WHAT NEEDS TO BE DONE
Only the lines from the beginning of the listing below through the line with "right ankle: (420, 429)" belong in the answer; please print them exactly and drop the pictures.

INFORMATION PROVIDED

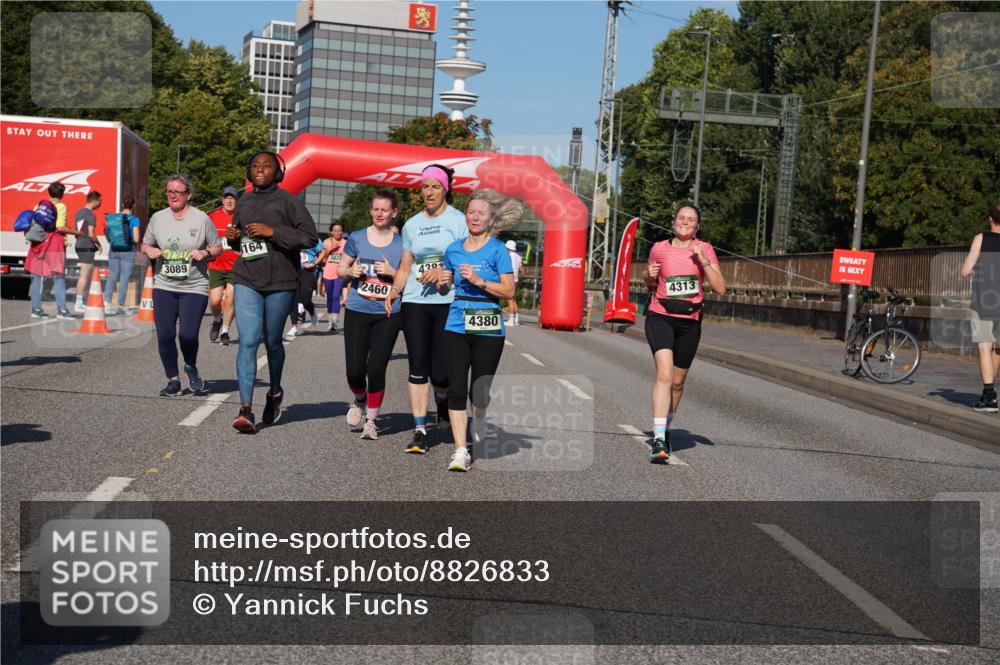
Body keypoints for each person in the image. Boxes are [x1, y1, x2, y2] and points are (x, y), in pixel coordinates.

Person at [225, 151, 318, 432]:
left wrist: (272, 232)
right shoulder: (244, 201)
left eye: (267, 166)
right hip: (247, 278)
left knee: (272, 342)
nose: (260, 170)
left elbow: (310, 238)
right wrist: (233, 238)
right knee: (248, 341)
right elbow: (241, 240)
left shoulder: (289, 202)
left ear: (278, 172)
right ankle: (245, 409)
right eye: (255, 166)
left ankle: (275, 392)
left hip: (281, 282)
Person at [386, 164, 469, 454]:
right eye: (425, 187)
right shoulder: (411, 225)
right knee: (418, 365)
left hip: (448, 301)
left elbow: (467, 262)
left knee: (442, 372)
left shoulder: (459, 221)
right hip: (415, 301)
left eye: (435, 186)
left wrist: (445, 272)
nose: (429, 192)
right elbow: (406, 266)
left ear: (445, 189)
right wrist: (394, 290)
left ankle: (443, 401)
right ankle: (420, 429)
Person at [436, 190, 520, 472]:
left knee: (478, 393)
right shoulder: (453, 249)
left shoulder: (498, 250)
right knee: (456, 390)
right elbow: (445, 288)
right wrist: (443, 283)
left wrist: (480, 280)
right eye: (471, 212)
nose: (475, 217)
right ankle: (461, 451)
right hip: (457, 324)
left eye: (481, 213)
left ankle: (480, 416)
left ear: (490, 218)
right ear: (466, 216)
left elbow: (509, 290)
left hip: (488, 326)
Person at [642, 203, 726, 463]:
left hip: (690, 321)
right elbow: (650, 280)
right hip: (660, 316)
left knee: (677, 383)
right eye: (681, 217)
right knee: (664, 374)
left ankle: (666, 429)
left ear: (697, 226)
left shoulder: (705, 249)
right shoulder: (659, 248)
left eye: (690, 219)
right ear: (674, 222)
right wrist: (647, 275)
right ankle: (657, 441)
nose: (685, 222)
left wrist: (704, 262)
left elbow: (720, 288)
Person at [143, 174, 222, 397]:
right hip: (164, 285)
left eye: (178, 192)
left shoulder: (201, 219)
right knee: (165, 334)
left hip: (194, 287)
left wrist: (205, 252)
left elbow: (218, 248)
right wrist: (150, 250)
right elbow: (145, 244)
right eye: (169, 191)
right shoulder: (158, 218)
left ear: (188, 195)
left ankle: (191, 366)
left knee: (187, 335)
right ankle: (173, 380)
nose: (172, 195)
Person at [338, 191, 403, 440]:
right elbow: (341, 268)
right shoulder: (356, 238)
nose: (379, 213)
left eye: (384, 210)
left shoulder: (402, 244)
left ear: (394, 212)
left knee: (376, 368)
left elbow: (408, 280)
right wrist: (350, 271)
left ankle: (371, 421)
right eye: (375, 209)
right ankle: (359, 398)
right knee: (354, 370)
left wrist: (392, 271)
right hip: (357, 309)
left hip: (388, 313)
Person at [961, 203, 1000, 413]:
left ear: (990, 220)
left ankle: (989, 395)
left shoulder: (981, 238)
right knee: (998, 348)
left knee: (985, 345)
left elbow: (966, 270)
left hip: (985, 300)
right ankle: (989, 393)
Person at [27, 183, 81, 319]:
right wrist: (75, 232)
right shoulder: (61, 206)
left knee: (36, 277)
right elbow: (60, 227)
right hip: (54, 244)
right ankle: (62, 311)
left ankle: (36, 309)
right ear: (62, 194)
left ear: (49, 193)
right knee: (58, 277)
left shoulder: (38, 206)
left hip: (38, 243)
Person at [208, 186, 240, 345]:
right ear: (222, 200)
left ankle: (225, 332)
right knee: (214, 302)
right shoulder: (212, 217)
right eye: (226, 198)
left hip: (235, 267)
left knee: (230, 300)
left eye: (232, 198)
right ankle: (217, 319)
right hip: (216, 265)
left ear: (236, 201)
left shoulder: (241, 218)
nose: (229, 201)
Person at [103, 195, 141, 316]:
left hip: (114, 250)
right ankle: (120, 304)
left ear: (123, 205)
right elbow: (136, 238)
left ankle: (106, 303)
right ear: (133, 206)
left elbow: (108, 234)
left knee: (112, 276)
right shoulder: (134, 219)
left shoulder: (113, 218)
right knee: (124, 278)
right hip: (128, 252)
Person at [287, 236, 324, 338]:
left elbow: (323, 251)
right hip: (293, 270)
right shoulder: (291, 234)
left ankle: (311, 311)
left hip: (308, 271)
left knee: (306, 299)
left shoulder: (312, 237)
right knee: (294, 299)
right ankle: (294, 326)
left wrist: (315, 263)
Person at [72, 191, 102, 314]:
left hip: (79, 244)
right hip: (87, 246)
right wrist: (98, 243)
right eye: (100, 201)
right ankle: (79, 303)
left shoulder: (78, 212)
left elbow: (76, 231)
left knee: (86, 274)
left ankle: (83, 300)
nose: (100, 204)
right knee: (84, 275)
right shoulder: (91, 215)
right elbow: (91, 234)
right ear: (94, 201)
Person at [317, 222, 347, 332]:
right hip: (328, 273)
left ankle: (334, 322)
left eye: (339, 230)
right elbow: (323, 259)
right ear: (331, 232)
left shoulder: (346, 243)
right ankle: (330, 320)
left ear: (342, 232)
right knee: (329, 298)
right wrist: (330, 249)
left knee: (335, 297)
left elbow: (349, 258)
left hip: (339, 273)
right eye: (335, 230)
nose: (337, 232)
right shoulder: (326, 242)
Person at [504, 239, 522, 326]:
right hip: (516, 279)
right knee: (514, 300)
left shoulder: (508, 256)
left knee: (510, 300)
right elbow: (520, 269)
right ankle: (516, 319)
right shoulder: (519, 257)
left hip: (509, 279)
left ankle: (511, 320)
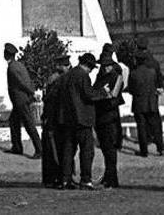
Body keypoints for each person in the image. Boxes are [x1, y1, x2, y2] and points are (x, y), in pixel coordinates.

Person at [59, 52, 109, 190]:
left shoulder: (67, 75)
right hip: (82, 119)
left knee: (68, 150)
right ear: (89, 66)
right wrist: (103, 92)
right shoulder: (83, 76)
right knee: (87, 151)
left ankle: (65, 179)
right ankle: (85, 180)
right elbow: (89, 95)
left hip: (68, 119)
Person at [4, 42, 41, 158]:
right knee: (13, 121)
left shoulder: (12, 68)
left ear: (6, 55)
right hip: (20, 100)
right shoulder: (19, 65)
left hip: (20, 100)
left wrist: (32, 92)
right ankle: (17, 147)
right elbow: (27, 80)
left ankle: (39, 149)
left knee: (29, 124)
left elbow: (22, 82)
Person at [128, 50, 164, 157]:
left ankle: (144, 151)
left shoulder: (133, 73)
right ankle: (161, 149)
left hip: (139, 104)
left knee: (141, 128)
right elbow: (157, 84)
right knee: (156, 128)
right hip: (152, 103)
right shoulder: (152, 72)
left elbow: (130, 90)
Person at [94, 51, 124, 188]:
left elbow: (114, 96)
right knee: (106, 150)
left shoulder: (116, 77)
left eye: (107, 65)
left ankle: (112, 179)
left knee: (110, 150)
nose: (105, 68)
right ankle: (108, 176)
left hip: (110, 117)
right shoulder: (101, 77)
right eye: (103, 65)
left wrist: (102, 94)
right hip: (101, 117)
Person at [41, 54, 71, 188]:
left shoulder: (52, 79)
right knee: (57, 149)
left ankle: (53, 177)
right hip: (57, 119)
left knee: (54, 148)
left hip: (53, 118)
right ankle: (58, 176)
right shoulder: (59, 80)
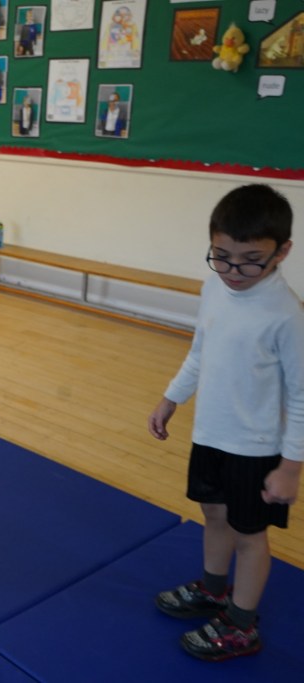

RESPONSE
Body keypoints for each person in the image. Boxes are [x1, y1, x2, y2] and points are (x, y), in pixel coordinates.

Person at [225, 151, 318, 432]:
left wrist: (272, 232)
right shoulder: (244, 201)
left eye: (267, 166)
right hip: (247, 278)
left knee: (272, 342)
nose: (260, 170)
left elbow: (310, 238)
right wrist: (233, 238)
right knee: (248, 341)
right elbow: (241, 240)
left shoulder: (289, 202)
left ear: (278, 172)
right ankle: (245, 409)
right eye: (255, 166)
left ankle: (275, 392)
left hip: (281, 282)
Person at [386, 164, 469, 454]:
right eye: (425, 187)
right shoulder: (411, 225)
right knee: (418, 365)
left hip: (448, 301)
left elbow: (467, 262)
left knee: (442, 372)
left shoulder: (459, 221)
right hip: (415, 301)
left eye: (435, 186)
left wrist: (445, 272)
nose: (429, 192)
right elbow: (406, 266)
left ear: (445, 189)
right wrist: (394, 290)
left ankle: (443, 401)
right ankle: (420, 429)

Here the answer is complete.